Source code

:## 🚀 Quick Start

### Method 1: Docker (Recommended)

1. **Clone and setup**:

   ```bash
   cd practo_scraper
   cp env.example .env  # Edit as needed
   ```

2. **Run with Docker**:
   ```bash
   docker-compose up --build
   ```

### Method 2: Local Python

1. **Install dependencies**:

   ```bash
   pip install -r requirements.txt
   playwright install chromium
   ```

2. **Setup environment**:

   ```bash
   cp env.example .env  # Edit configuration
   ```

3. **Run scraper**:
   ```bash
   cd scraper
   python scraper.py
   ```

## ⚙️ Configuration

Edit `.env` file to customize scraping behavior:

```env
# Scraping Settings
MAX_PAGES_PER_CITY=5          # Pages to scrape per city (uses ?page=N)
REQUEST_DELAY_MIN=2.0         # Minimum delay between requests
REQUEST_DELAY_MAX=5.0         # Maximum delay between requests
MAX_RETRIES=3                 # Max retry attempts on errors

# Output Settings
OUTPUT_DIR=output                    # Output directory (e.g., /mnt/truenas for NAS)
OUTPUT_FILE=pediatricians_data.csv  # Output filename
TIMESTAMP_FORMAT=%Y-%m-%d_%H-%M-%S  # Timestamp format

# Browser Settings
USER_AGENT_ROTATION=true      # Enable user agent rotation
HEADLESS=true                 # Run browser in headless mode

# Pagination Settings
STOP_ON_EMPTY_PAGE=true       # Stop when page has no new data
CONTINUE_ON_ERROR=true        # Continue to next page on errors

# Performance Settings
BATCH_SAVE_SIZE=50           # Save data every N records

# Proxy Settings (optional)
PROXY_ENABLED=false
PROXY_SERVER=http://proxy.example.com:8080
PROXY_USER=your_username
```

WHAT TO DO:
Could you copy every line from the records that has "page" in it?

OUTPUT FOR THIS EXERCISE:
MAX_PAGES_PER_CITY=5          # Pages to scrape per city (uses ?page=N)
STOP_ON_EMPTY_PAGE=true       # Stop when page has no new data
CONTINUE_ON_ERROR=true        # Continue to next page on errors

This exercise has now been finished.